The recent debacle also proves beyond any doubt that members of the medical profession are not competent and intelligent enough to run its affairs honestly, upholding merit, ensuring transparency, hold free and fair elections smoothly at least in the PM&DC. (CPSP remains an exception which has held fair and transparent elections.) On the other hand, they are prepared to compromise to promote their own vested interests even at the cost of tarnishing their own image and credibility. However, who are the members selected to run and manage the affairs of the PM&DC and what is their performance will be watched with interest by all concerned.
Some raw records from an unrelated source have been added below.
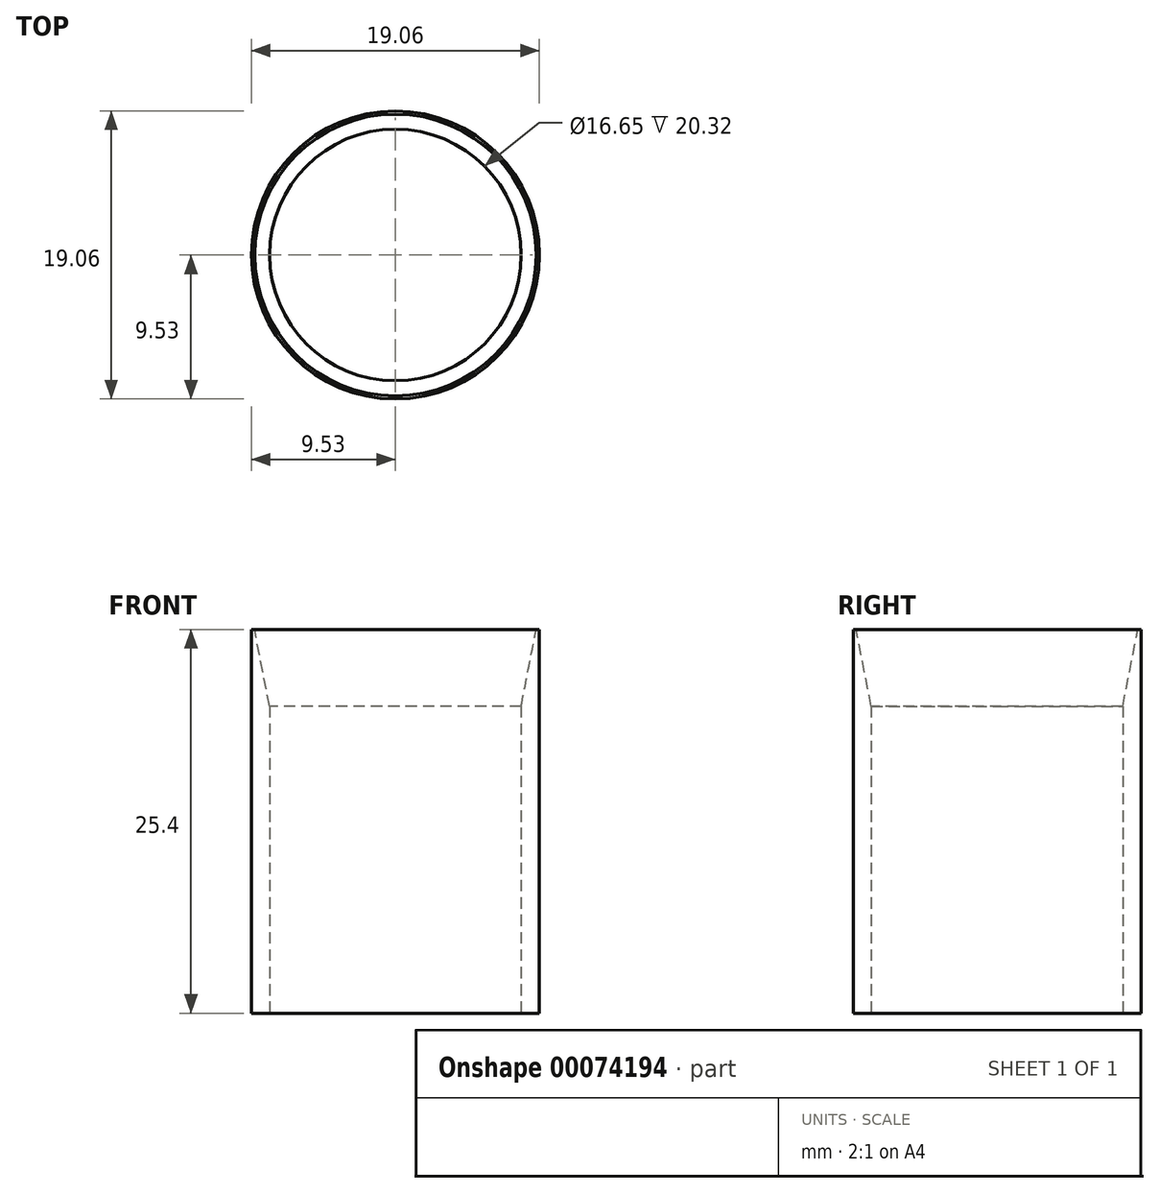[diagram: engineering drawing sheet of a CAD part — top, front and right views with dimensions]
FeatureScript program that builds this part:
annotation { "Feature Type Name" : "Feature", "Feature Type Description" : "" }
export const myFeature = defineFeature(function(context is Context, id is Id, definition is map)
    precondition{}
    {
        {
            var Q0;
            Q0=qCreatedBy(makeId("Top.planeOp"),FACE);
            var sketch = newSketch(context, id + "F0", { "sketchPlane" : qUnion([Q0])});
            skCircle(sketch, "E0", {"center": v(0, 0) * mm, "radius": 9.53 * mm});
            skSolve(sketch);
        }
        {
            var Q0;
            Q0=makeQuery(id+"F0.imprint","IMPRINT",FACE,{"disambiguationData":[TD([[makeQuery(id+"F0.imprint","IMPRINT",EDGE,{"derivedFrom":sQuery(id+"F0.wireOp",EDGE,"E0")}),1.0]])]});
            extrude(context, id + "F1", {"entities" : qUnion([Q0]), "depth" : 25.4 * mm});
        }
        {
            var Q0;
            Q0=makeQuery(id+"F1.opExtrude","CAP_FACE",FACE,{"disambiguationData":[OSD([sQuery(id+"F0.wireOp",EDGE,"E0")])],"isStart":false});
            var Q1;
            Q1=makeQuery(id+"F1.opExtrude","CAP_FACE",FACE,{"disambiguationData":[OSD([sQuery(id+"F0.wireOp",EDGE,"E0")])],"isStart":true});
            shell(context, id + "F2", {"entities" : qUnion([Q0, Q1]), "thickness" : 1.2 * mm});
        }
        {
            var Q0;
            {var subQ0=sQuery(id+"F0.wireOp",EDGE,"E0");Q0=makeQuery(id+"F2.opShell","OFFSET_EDGE",EDGE,{"disambiguationData":[OSD([subQ0]),TDD([makeQuery(id+"F1.opExtrude","CAP_EDGE",EDGE,{"disambiguationData":[OSD([subQ0])],"isStart":false})])]});}
            chamfer(context, id + "F3", {"entities" : qUnion([Q0]), "chamferType" : ChamferType.OFFSET_ANGLE, "width" : 5.08 * mm, "oppositeDirection" : false, "angle" : 11.1 * degree, "tangentPropagation" : true});
        }
    });
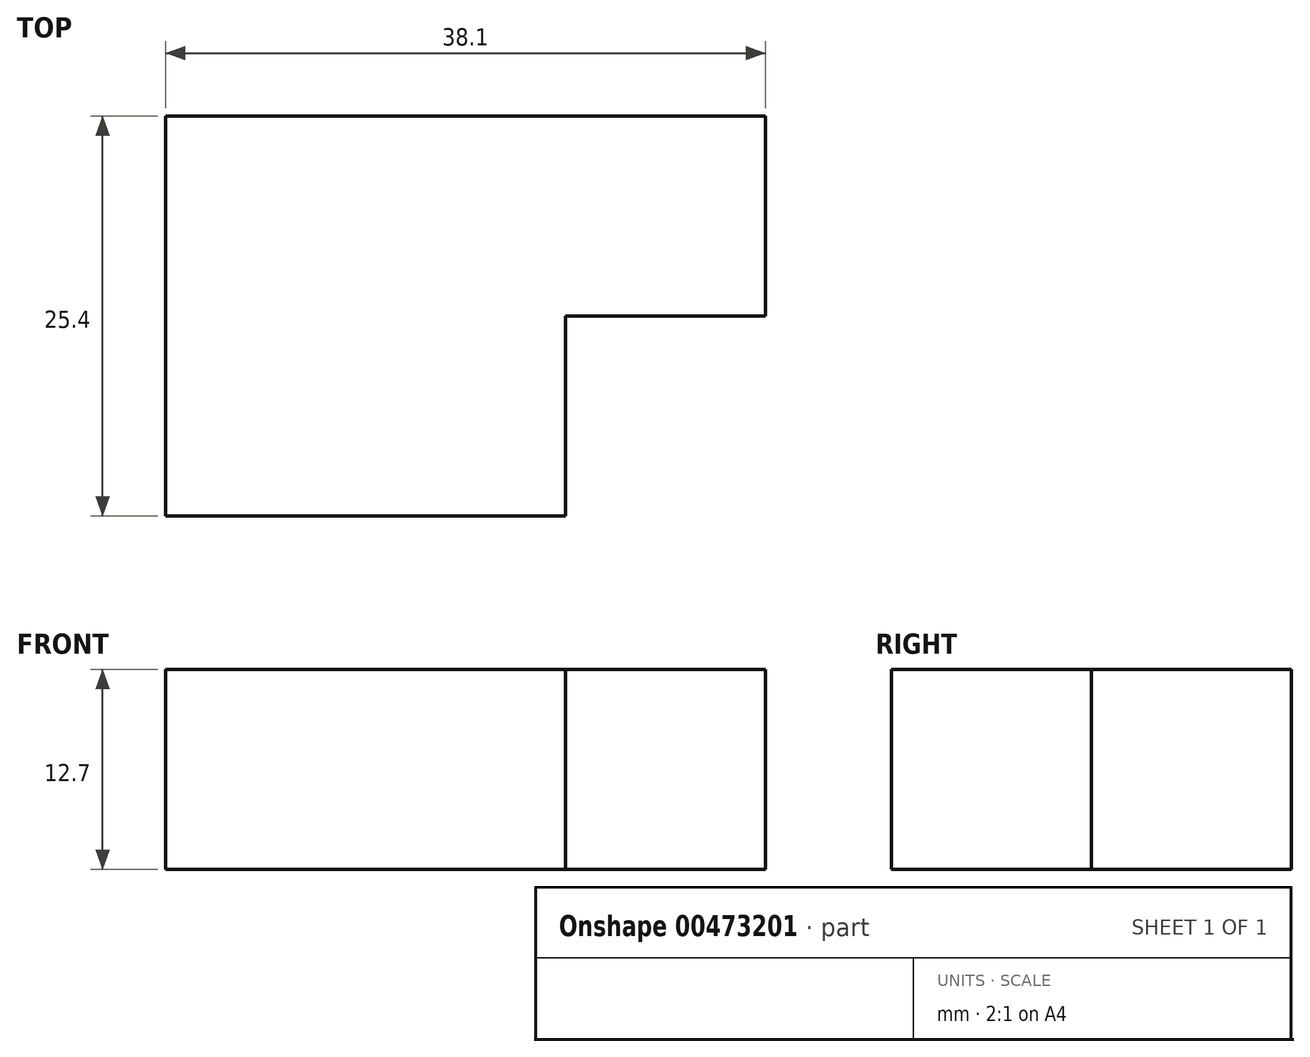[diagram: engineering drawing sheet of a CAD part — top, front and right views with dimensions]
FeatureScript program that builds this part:
annotation { "Feature Type Name" : "Feature", "Feature Type Description" : "" }
export const myFeature = defineFeature(function(context is Context, id is Id, definition is map)
    precondition{}
    {
        {
            var Q0;
            Q0=qCreatedBy(makeId("Top.planeOp"),FACE);
            var sketch = newSketch(context, id + "F0", { "sketchPlane" : qUnion([Q0])});
            skLineSegment(sketch, "E0", {"start": v(32.68, -18.36) * mm, "end": v(7.28, -18.36) * mm});
            skLineSegment(sketch, "E1", {"start": v(7.28, -18.36) * mm, "end": v(7.28, 7.04) * mm});
            skLineSegment(sketch, "E2", {"start": v(7.28, 7.04) * mm, "end": v(45.38, 7.04) * mm});
            skLineSegment(sketch, "E3", {"start": v(45.38, 7.04) * mm, "end": v(45.38, -5.66) * mm});
            skLineSegment(sketch, "E4", {"start": v(45.38, -5.66) * mm, "end": v(32.68, -5.66) * mm});
            skLineSegment(sketch, "E5", {"start": v(32.68, -5.66) * mm, "end": v(32.68, -18.36) * mm});
            skSolve(sketch);
        }
        {
            var Q0;
            Q0 = qSketchRegion(id + "F0", true);
            extrude(context, id + "F1", {"entities" : qUnion([Q0]), "depth" : 12.7 * mm});
        }
    });
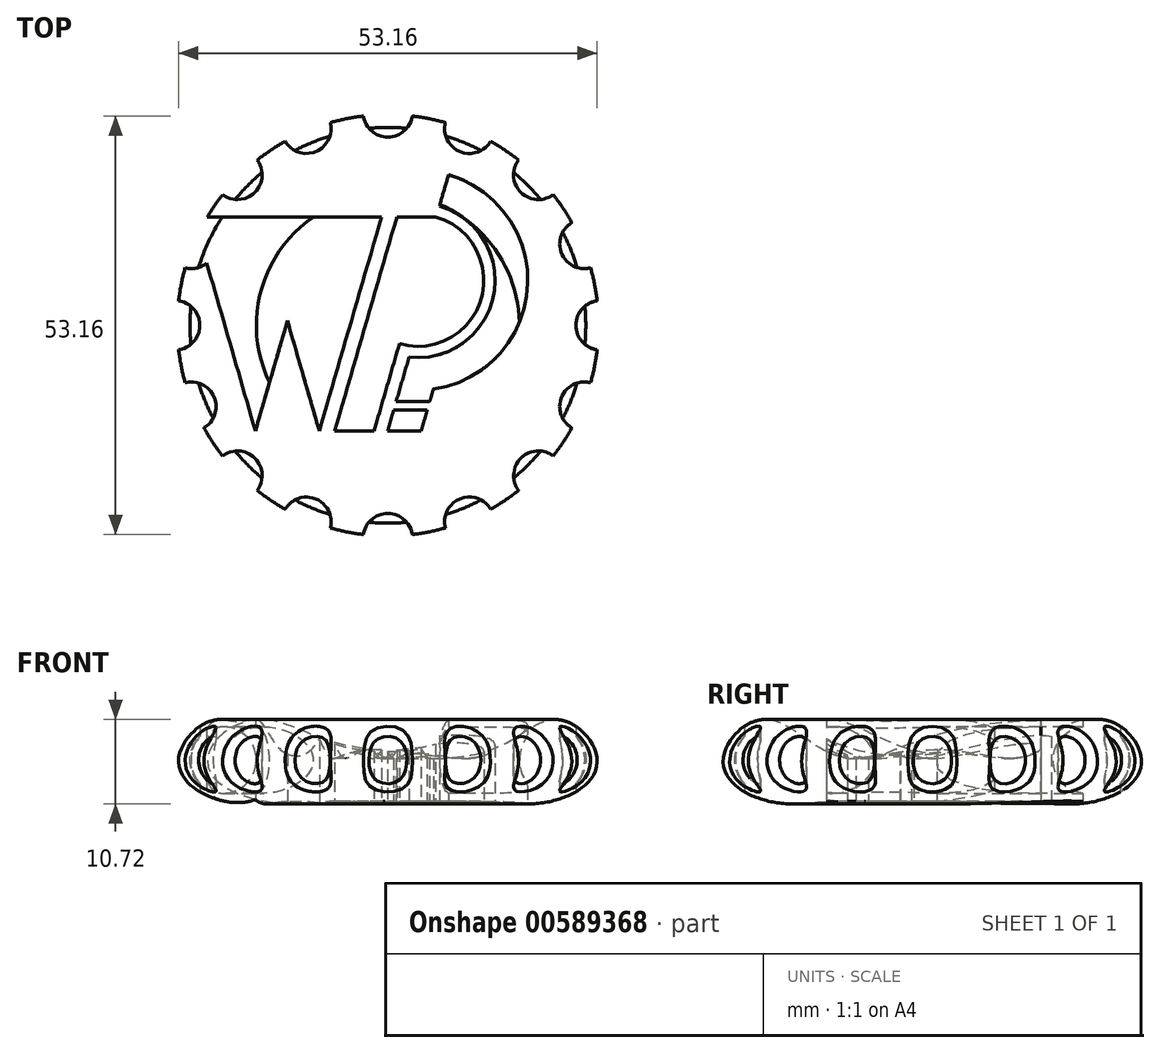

Will this new change prove to be better or not? Corruption, it is alleged has become rampant in the PM&DC at every level and no file moves without Nazrana. Officials in the PM&DC seldom respond to the communications from the medical profession or specialty organizations and queries remain unanswered for months. Even for equivalence experience certificates, people have to wait for months and months without much success. Will the new set up succeed in changing this corruption culture in the Council, hold fair and transparent elections, only time will tell?